**Activity:** Retype word for word every line from the first one through the line holding "Welcome back! If you'r", both included.

**Task data:**
────────────────────
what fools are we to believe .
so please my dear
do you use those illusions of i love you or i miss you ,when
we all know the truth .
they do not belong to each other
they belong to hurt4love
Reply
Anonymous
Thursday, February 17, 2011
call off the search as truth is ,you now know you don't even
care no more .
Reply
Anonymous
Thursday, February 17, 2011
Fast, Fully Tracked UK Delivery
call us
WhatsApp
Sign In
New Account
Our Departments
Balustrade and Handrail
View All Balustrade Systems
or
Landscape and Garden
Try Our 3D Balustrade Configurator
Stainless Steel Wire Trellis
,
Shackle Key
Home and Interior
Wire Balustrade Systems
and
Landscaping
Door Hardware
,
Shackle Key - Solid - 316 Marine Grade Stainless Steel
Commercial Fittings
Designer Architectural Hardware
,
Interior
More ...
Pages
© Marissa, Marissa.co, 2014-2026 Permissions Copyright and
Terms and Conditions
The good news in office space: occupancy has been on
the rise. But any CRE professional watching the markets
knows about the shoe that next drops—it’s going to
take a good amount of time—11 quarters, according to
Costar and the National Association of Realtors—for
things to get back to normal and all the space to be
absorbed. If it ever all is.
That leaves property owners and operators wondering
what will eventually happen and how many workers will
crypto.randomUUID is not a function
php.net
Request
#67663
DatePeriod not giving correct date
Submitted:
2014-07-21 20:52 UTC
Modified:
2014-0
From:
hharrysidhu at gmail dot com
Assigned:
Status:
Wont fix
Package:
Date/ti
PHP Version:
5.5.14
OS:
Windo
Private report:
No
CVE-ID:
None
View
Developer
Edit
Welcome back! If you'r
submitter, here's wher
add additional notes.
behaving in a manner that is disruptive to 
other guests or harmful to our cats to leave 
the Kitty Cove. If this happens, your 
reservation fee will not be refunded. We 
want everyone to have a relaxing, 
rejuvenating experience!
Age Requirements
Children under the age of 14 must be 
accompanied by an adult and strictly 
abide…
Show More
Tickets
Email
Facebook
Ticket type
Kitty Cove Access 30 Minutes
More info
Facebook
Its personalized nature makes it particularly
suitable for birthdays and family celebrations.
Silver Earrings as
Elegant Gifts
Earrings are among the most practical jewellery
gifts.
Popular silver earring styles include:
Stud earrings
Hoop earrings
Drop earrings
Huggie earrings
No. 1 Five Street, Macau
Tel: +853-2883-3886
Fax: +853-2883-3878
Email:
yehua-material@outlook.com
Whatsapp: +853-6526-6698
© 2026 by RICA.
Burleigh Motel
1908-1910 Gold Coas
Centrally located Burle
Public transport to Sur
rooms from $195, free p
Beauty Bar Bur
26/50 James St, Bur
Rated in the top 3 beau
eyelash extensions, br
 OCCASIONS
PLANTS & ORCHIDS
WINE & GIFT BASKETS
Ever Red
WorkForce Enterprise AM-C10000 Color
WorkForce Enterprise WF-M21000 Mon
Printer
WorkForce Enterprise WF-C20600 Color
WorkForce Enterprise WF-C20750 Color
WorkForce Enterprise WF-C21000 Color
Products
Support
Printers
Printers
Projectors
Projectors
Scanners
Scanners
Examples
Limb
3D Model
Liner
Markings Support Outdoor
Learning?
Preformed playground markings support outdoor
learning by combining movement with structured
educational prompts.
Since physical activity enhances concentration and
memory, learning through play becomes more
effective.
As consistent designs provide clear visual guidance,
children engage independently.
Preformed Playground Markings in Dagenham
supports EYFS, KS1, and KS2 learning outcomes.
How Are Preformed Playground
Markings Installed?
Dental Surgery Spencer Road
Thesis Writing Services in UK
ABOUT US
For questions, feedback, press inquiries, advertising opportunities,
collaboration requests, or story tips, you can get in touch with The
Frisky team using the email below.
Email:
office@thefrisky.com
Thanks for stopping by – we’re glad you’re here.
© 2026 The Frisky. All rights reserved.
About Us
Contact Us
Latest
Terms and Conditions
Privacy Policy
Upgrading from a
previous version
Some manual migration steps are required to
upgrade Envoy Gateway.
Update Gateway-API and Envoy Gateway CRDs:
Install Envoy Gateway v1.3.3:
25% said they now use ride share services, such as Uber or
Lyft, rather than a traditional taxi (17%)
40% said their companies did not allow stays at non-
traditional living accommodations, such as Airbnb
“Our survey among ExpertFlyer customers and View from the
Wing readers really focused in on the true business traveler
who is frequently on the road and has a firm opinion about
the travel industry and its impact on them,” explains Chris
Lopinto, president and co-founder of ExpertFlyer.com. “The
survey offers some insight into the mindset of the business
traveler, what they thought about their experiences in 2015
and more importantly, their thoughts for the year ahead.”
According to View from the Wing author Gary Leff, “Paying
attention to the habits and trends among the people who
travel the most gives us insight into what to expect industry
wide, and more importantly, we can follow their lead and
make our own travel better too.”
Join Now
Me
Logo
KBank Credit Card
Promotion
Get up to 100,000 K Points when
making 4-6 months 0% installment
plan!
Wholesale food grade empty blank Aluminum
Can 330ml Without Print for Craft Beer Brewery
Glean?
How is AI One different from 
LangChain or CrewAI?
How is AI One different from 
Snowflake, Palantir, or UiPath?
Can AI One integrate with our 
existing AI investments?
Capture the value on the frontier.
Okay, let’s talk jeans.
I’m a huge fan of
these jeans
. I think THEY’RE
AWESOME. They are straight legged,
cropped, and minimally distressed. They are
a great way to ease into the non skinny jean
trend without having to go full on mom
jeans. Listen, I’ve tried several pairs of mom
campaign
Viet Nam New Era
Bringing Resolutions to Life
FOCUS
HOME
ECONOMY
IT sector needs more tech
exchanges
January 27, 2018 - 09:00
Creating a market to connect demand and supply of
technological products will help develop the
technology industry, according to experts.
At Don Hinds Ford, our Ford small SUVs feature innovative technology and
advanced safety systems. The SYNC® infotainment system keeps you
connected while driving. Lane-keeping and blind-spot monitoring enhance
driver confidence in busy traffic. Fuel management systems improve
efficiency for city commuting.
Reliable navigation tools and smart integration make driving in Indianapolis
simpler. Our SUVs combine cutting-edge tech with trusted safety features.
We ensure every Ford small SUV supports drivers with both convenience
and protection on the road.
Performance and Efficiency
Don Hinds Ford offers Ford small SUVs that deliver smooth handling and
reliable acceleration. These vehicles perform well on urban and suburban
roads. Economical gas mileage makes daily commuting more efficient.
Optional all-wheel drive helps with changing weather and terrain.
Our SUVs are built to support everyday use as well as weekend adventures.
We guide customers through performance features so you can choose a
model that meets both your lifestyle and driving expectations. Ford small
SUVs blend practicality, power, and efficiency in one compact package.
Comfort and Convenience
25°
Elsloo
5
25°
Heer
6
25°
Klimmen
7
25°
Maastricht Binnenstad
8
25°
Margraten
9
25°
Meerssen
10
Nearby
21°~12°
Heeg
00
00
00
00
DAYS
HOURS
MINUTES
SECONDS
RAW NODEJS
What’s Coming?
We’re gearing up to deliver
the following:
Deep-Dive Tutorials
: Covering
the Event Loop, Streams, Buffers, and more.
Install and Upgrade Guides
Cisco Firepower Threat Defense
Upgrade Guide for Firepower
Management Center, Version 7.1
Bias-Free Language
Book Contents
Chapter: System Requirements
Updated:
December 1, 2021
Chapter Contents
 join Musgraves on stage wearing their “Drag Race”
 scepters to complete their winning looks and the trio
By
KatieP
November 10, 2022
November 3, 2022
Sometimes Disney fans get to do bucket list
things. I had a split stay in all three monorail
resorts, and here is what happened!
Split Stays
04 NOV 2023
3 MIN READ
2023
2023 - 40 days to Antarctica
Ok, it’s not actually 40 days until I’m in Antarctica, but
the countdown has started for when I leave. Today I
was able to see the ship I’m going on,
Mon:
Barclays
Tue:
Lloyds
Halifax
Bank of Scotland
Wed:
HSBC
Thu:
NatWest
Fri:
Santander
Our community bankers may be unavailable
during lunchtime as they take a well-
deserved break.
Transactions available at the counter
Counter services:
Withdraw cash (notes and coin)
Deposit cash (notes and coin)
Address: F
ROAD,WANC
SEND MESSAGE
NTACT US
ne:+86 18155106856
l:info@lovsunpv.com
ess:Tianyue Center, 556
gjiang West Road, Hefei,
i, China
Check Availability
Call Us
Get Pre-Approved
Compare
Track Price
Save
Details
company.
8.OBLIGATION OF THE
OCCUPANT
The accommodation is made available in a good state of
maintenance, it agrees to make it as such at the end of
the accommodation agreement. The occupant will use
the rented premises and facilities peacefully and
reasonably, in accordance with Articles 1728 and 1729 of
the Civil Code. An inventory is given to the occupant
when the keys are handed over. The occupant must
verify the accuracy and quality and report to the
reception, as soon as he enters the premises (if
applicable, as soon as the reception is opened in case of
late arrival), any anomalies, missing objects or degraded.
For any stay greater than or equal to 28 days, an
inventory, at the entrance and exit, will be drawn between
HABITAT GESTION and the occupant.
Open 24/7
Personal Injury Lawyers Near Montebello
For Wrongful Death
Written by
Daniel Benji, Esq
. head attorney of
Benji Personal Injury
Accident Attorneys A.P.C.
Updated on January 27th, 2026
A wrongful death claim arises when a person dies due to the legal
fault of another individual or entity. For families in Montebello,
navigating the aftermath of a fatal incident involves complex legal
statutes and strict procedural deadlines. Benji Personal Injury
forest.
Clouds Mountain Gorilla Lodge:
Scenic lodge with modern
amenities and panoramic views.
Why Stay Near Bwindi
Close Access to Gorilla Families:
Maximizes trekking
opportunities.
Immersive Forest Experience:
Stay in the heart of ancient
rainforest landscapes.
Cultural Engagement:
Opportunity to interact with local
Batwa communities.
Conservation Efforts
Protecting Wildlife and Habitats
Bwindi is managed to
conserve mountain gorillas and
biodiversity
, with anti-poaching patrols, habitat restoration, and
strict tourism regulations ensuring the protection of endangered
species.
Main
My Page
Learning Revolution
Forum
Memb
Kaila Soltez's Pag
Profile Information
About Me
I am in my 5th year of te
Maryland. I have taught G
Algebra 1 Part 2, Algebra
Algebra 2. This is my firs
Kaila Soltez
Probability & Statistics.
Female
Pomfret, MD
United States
────────────────────
**Response to this exercise:**
what fools are we to believe .
so please my dear
do you use those illusions of i love you or i miss you ,when
we all know the truth .
they do not belong to each other
they belong to hurt4love
Reply
Anonymous
Thursday, February 17, 2011
call off the search as truth is ,you now know you don't even
care no more .
Reply
Anonymous
Thursday, February 17, 2011
Fast, Fully Tracked UK Delivery
call us
WhatsApp
Sign In
New Account
Our Departments
Balustrade and Handrail
View All Balustrade Systems
or
Landscape and Garden
Try Our 3D Balustrade Configurator
Stainless Steel Wire Trellis
,
Shackle Key
Home and Interior
Wire Balustrade Systems
and
Landscaping
Door Hardware
,
Shackle Key - Solid - 316 Marine Grade Stainless Steel
Commercial Fittings
Designer Architectural Hardware
,
Interior
More ...
Pages
© Marissa, Marissa.co, 2014-2026 Permissions Copyright and
Terms and Conditions
The good news in office space: occupancy has been on
the rise. But any CRE professional watching the markets
knows about the shoe that next drops—it’s going to
take a good amount of time—11 quarters, according to
Costar and the National Association of Realtors—for
things to get back to normal and all the space to be
absorbed. If it ever all is.
That leaves property owners and operators wondering
what will eventually happen and how many workers will
crypto.randomUUID is not a function
php.net
Request
#67663
DatePeriod not giving correct date
Submitted:
2014-07-21 20:52 UTC
Modified:
2014-0
From:
hharrysidhu at gmail dot com
Assigned:
Status:
Wont fix
Package:
Date/ti
PHP Version:
5.5.14
OS:
Windo
Private report:
No
CVE-ID:
None
View
Developer
Edit
Welcome back! If you'r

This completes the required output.